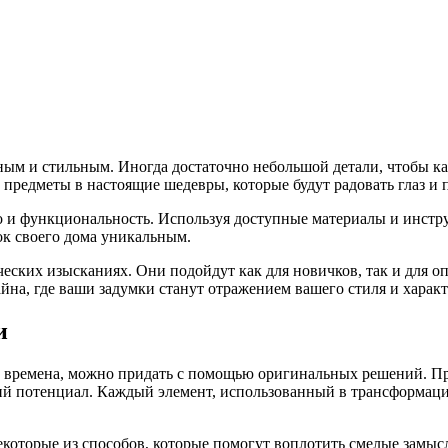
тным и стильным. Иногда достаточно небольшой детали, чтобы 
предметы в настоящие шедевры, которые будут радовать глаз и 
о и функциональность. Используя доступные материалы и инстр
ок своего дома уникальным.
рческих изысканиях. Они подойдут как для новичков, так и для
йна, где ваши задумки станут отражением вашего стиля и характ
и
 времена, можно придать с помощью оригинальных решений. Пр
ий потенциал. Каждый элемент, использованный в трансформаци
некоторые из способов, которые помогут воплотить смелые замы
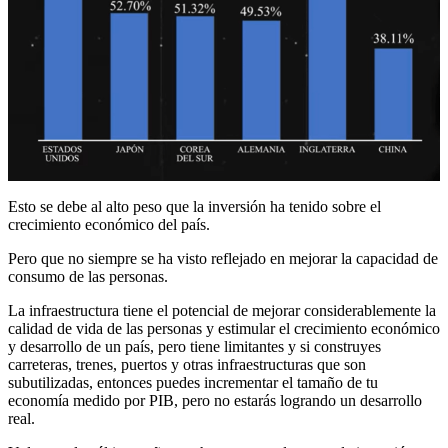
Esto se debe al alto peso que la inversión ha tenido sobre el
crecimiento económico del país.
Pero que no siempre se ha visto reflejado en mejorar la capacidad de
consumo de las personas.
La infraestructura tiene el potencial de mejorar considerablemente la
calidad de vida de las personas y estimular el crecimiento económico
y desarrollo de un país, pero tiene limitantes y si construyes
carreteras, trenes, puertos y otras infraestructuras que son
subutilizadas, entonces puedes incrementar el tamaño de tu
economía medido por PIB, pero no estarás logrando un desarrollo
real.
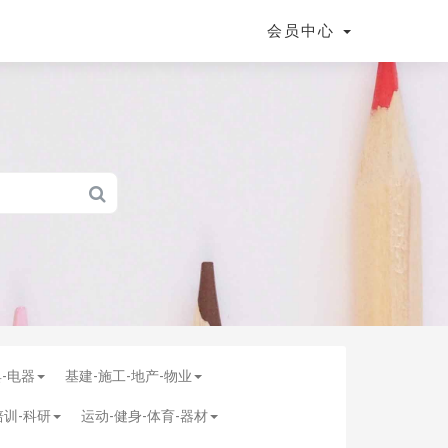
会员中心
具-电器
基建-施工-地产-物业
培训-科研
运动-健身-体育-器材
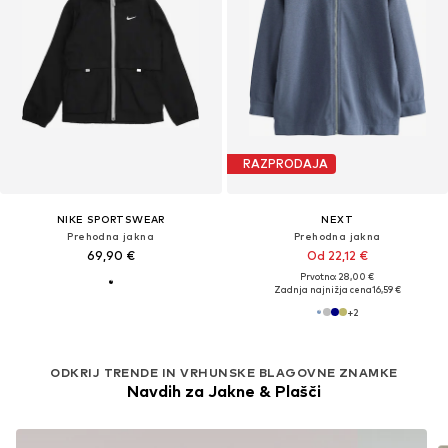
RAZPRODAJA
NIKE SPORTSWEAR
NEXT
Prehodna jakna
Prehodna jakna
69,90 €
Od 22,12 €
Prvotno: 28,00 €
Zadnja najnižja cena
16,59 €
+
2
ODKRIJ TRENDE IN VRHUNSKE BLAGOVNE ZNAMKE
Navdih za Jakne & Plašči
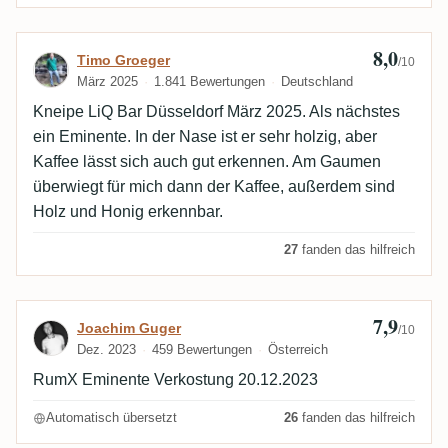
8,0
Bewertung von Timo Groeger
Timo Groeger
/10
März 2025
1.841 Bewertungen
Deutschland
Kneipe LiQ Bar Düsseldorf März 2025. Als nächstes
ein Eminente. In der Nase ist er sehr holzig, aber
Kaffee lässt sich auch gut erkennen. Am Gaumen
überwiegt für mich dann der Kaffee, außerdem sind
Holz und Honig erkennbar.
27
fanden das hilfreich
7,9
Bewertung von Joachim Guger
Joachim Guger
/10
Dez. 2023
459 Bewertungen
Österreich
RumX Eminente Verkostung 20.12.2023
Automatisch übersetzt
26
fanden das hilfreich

Your objective |
Find each line in the records holding the string "económico" and show it.

Written solution |
crecimiento económico del país.
calidad de vida de las personas y estimular el crecimiento económico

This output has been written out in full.